Posted in Law, Therapy, Violence | 40 Replies

Roundup

The New Neo Posted on April 16, 2021 by neoApril 16, 2021

It’s another one of those days with a lot of things to cover, so here’s a roundup.

(1) I’m waiting for more information on the Indianapolis FedEx shooting, but the shooter has been identified by police as 19-year-old Brandon Scott Hole, whose residence has been searched. He was a former FedEx employee, so perhaps this is a case of workplace violence caused by some grudge. He is believed to have killed himself after shooting his victims, who appear to have been chosen randomly. I assume we’ll learn more as time goes on.

(2) Matt Taibbi had an article out in March that has a handy list of media lies concerning Trump and Russia. Now we can add the NY Times’ bounty story, which was bogus.

(3) And while we’re at it, here’s one from Glenn Greenwald back in March that I may have missed at the time. It’s about how the leftist media often uses other leftist media stories to “independently confirm” the sham stories.

(4) The Marxist BLM founder with all the pricey homes says, by way of explanation of how her behavior isn’t at odds with her Marxism: ““I see my money as not my own. I see it as my family’s money as well.” Well, that certainly is in line with Marxist tradition in the USSR and all around the world, isn’t it?

(5) Here’s a wrapup of the Chauvin trial so far, by “shipwreckedcrew” at RedState:

As I tell all my clients before and during the course of a jury trial, there is no meaningful way I have found in nearly 35 years of trying cases to predict what a jury will do after deliberating as a group…

As a purely academic matter, I’m certain I will come out with a view that Chauvin’s attorney did far more than should be necessary to establish “reasonable doubt” as to all the charged offenses.

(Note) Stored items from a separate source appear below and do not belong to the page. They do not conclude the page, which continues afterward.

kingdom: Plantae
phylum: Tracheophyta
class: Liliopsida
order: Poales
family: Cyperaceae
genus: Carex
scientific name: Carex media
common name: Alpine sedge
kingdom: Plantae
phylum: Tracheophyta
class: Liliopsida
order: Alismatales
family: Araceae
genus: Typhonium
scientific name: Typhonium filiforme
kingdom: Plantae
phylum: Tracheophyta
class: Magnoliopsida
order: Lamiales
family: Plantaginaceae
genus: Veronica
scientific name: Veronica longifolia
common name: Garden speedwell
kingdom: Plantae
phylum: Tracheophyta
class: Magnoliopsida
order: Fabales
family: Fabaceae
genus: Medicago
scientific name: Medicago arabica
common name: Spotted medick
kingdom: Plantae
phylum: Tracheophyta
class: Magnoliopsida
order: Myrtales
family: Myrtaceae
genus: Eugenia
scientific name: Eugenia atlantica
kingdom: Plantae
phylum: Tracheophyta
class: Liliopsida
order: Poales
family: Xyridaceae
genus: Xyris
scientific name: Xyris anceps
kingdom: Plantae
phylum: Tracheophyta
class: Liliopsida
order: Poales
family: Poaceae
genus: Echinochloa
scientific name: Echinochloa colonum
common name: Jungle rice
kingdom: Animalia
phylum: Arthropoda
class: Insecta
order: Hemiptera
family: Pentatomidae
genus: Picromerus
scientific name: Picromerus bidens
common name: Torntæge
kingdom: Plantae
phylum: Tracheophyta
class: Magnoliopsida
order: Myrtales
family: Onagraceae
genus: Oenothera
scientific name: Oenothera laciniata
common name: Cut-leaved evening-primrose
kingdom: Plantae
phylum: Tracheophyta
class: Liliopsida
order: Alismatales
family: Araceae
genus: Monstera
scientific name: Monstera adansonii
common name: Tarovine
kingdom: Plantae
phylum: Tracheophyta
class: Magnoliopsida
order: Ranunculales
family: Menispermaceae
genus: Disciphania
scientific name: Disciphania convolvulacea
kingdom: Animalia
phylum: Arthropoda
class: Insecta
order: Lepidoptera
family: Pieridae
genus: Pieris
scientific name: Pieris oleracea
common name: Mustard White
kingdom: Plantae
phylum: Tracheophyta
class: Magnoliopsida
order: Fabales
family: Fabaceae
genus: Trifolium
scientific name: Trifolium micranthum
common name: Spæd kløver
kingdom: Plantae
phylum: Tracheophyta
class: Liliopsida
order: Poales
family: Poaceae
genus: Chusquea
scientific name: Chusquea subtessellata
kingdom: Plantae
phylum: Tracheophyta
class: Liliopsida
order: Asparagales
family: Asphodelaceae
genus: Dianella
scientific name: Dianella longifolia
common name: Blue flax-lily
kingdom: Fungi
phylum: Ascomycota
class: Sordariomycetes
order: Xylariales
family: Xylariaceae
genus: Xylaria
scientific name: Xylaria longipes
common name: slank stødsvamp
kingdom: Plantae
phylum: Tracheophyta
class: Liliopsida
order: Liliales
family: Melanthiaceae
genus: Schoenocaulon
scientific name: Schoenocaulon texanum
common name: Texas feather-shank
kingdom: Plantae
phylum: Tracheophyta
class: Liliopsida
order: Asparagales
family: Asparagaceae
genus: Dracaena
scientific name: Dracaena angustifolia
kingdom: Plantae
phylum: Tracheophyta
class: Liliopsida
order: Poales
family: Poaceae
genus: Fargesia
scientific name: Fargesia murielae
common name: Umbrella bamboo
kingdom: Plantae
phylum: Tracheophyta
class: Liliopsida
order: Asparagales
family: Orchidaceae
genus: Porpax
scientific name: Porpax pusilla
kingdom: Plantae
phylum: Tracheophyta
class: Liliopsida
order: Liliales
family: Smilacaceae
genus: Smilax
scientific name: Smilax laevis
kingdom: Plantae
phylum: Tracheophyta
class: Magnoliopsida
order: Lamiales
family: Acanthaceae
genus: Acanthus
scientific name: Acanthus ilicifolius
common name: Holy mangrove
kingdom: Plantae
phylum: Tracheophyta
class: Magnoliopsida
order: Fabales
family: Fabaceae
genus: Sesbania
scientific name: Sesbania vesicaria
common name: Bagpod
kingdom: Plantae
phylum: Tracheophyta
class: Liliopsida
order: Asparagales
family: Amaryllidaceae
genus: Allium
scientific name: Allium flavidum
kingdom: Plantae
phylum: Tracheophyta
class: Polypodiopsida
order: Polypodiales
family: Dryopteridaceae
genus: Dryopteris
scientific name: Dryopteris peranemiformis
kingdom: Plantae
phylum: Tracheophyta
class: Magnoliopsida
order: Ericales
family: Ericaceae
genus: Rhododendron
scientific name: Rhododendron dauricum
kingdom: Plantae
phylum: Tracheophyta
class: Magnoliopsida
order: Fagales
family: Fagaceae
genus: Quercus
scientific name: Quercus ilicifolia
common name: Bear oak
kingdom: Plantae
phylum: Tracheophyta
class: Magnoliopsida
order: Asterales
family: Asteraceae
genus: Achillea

If this was a case tried in a federal court, at least half the evidence presented by the prosecution would have never been allowed…

If Chauvin is convicted – which I predict he will be on at least the manslaughter charge – I’m quite confident his conviction will eventually be overturned by a federal court of appeals. The process for him to get to that point will be long and complicated. But, in my opinion, there are simply far too many aspects of the trial process that have been imposed on him, both by the prosecution and by the Judge, which have fatally undermined his right to due process under the Fifth Amendment and his right to a “fair trial” under the Sixth Amendment.

I agree that Chauvin is likely to be convicted on the manslaughter charge, but I also think a hung jury is possible. I think that, given the evidence, he should be acquitted of all charges, but I am fairly confident that that is the least likely outcome. I am less sure than shipwreckedcrew that any conviction will be overturned on appeal, although I think it should be.